A seven-year-old boy at the centre of a legal dispute over cancer treatment is due to undergo more surgery on a brain tumour on Wednesday - against his mother's wishes.
Sally Roberts wanted any operation on her son Neon delayed until more doctors had been consulted about the need for further surgery. But a High Court judge ruled that further treatment should go ahead after a specialist said an operation needed to be carried out urgently.
Mr Justice Bodey, who heard evidence at a hearing in the Family Division of the High Court in London, said the gains outweighed the risks. He said the hospital where Neon would undergo surgery should not be identified.
Ms Roberts, 37, of Brighton, East Sussex, said she wanted opinions from doctors in Russia, Germany and the United States and asked for the surgery to be postponed. Ms Roberts told the court: "I would greatly appreciate having this opinion before we proceed with surgery. I feel I need more expert opinion on it before proceeding."
But a doctor treating Neon said a scan showed more surgery needed to be carried out "urgently". He said tests had shown there was "residual tumour" left behind after the first operation.
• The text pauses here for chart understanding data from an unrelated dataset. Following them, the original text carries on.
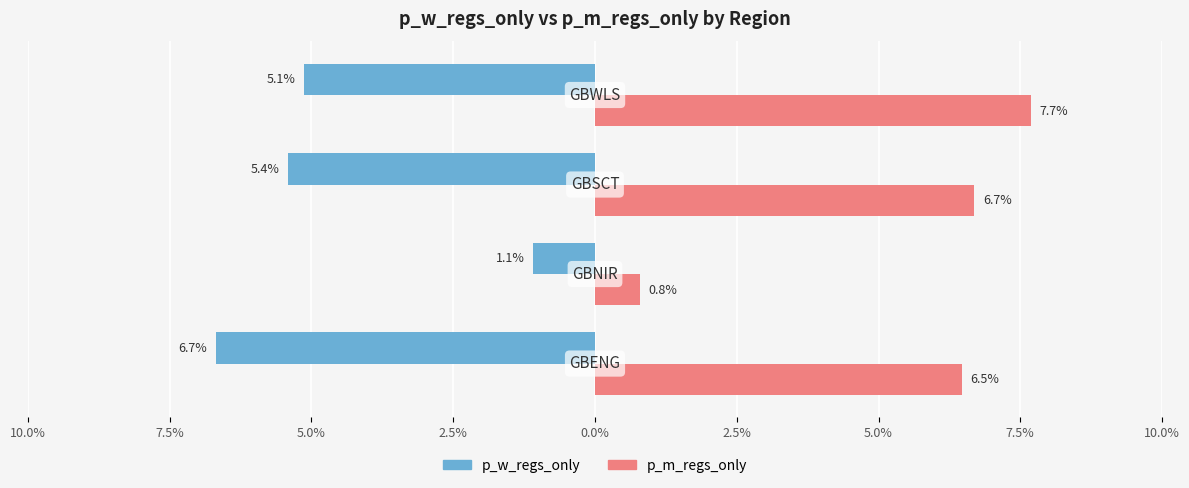

At how many categories does at least one series exceed 0?

4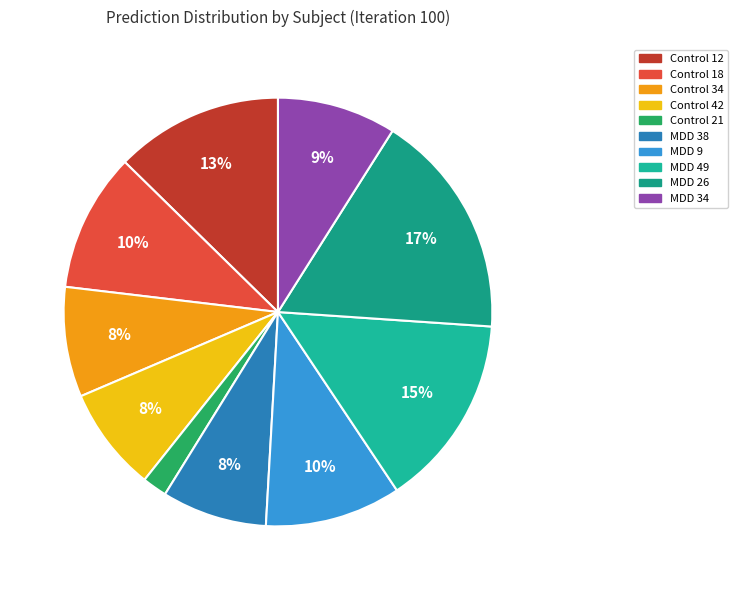

What percentage is the MDD 34 slice, to the nearest percent?

9%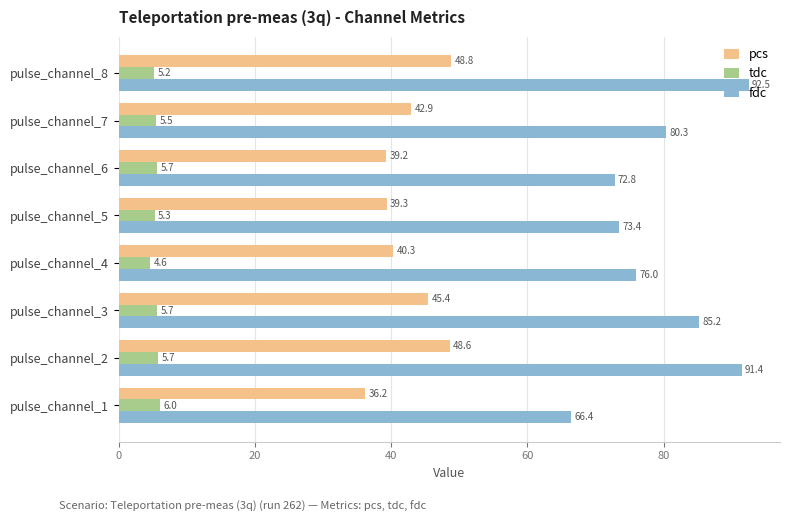

What are all the series names shown in the legend?

pcs, tdc, fdc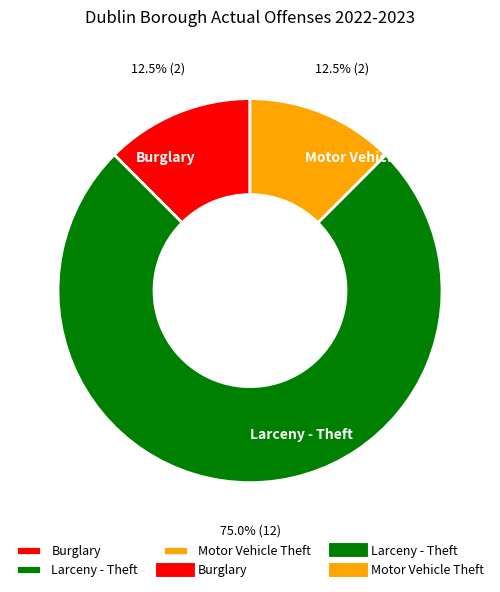

Does Larceny - Theft account for over 50% of the chart?

Yes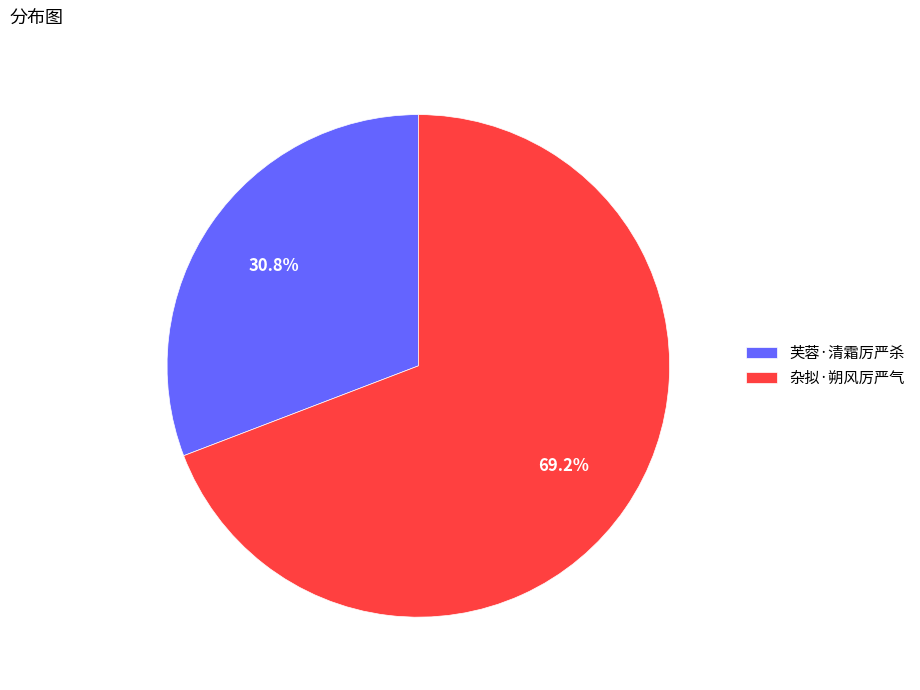

The 杂拟·朔风厉严气 slice represents 69% of the pie. True or false?

True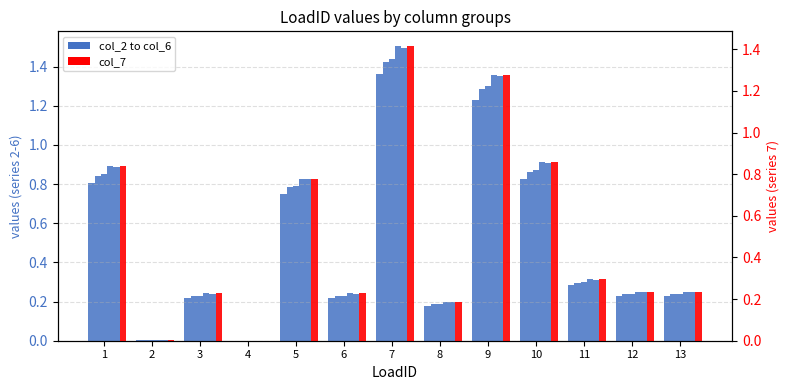

What is the value of the col_2 bar at the 5th from the left?

0.7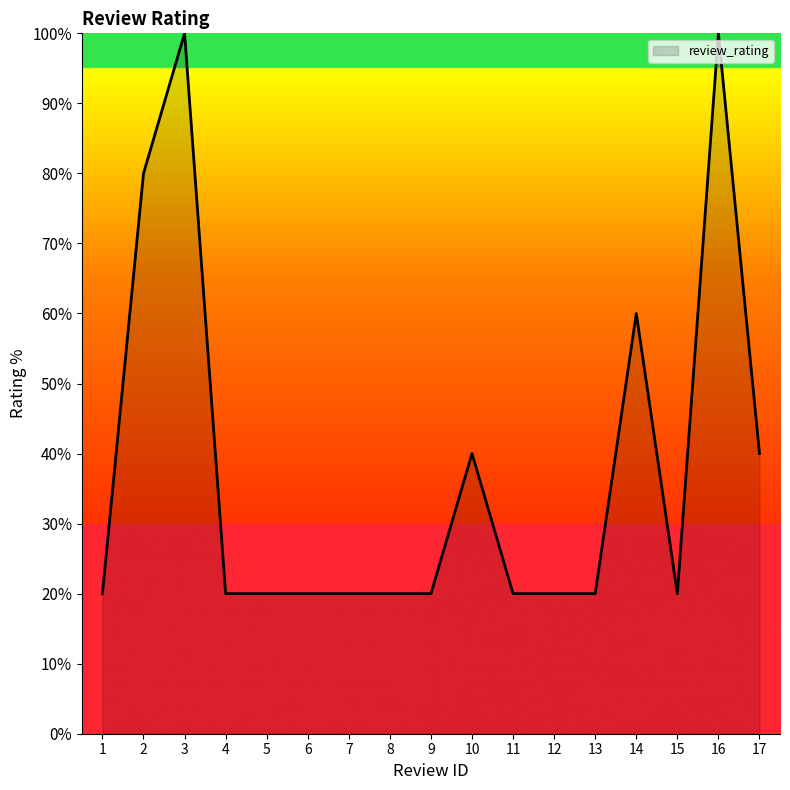

Does the chart have visible grid lines?

No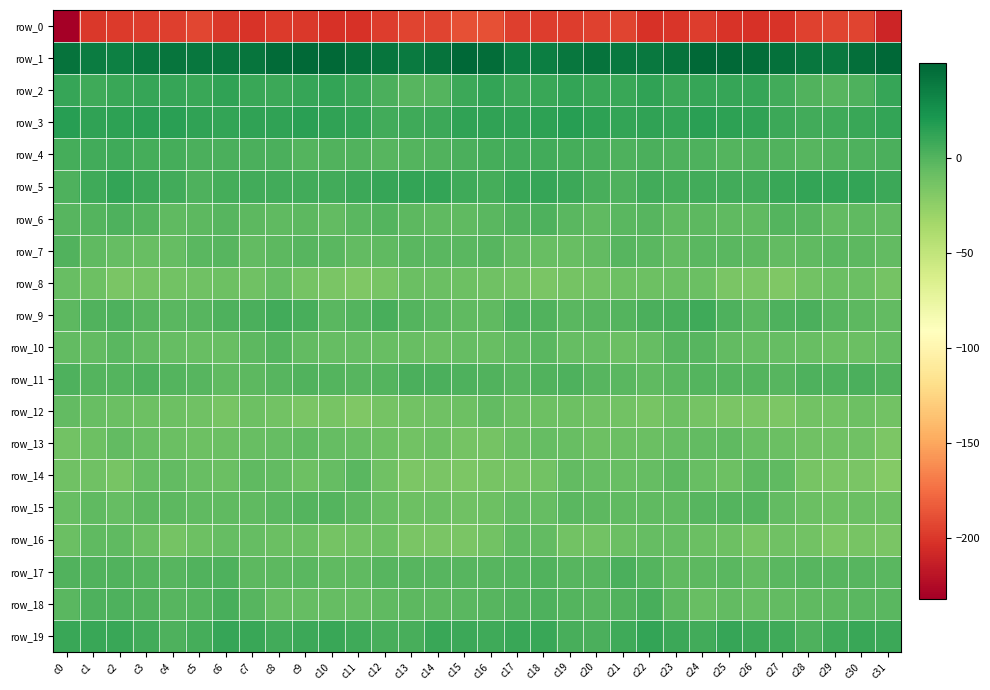

Which has a higher value, c28 or c23?

c28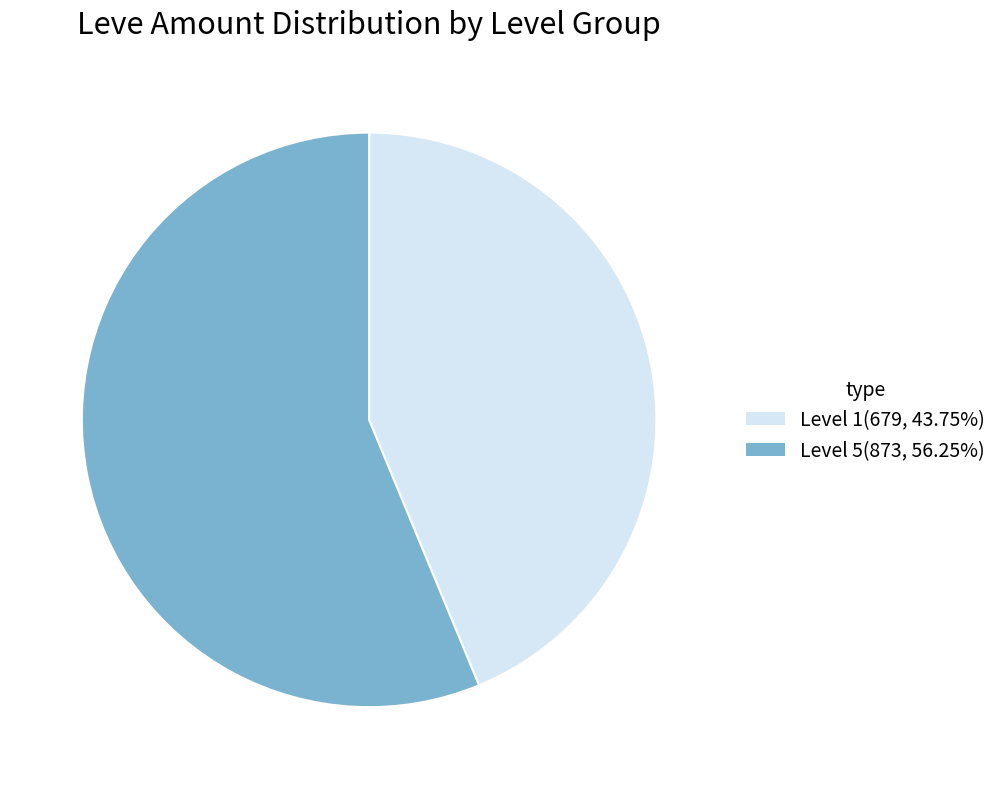

Approximately how many times larger is the value at Level 5(873, 56.25%) compared to Level 1(679, 43.75%)?

1.3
And he said a second doctor agreed with his analysis.
The doctor said the tumour could spread without surgery. And he said it was "highly likely" that Neon would die within a "relatively short period" without further treatment.
Mr Justice Bodey said: "I have reflected on the mother's concerns and no-one could fail to sympathise. I have weighed up the risks attached with surgery. I am quite satisfied that surgery is in his best interests."
Earlier this month, Ms Roberts, who comes from New Zealand, told the High Court that she objected to Neon having radiotherapy treatment following his first operation. Ms Roberts said she feared that radiotherapy would cause Neon long-term harm. Doctors said Neon might die within months without radiotherapy.
Mr Justice Bodey had been due to make a ruling on whether Neon should undergo radiotherapy treatment against the wishes of his mother. But that ruling was delayed after doctors said Neon need more surgery.
The judge said he would hear further argument about the pros and cons of radiotherapy treatment at a High Court hearing in London on Thursday - before making a decision on the issue.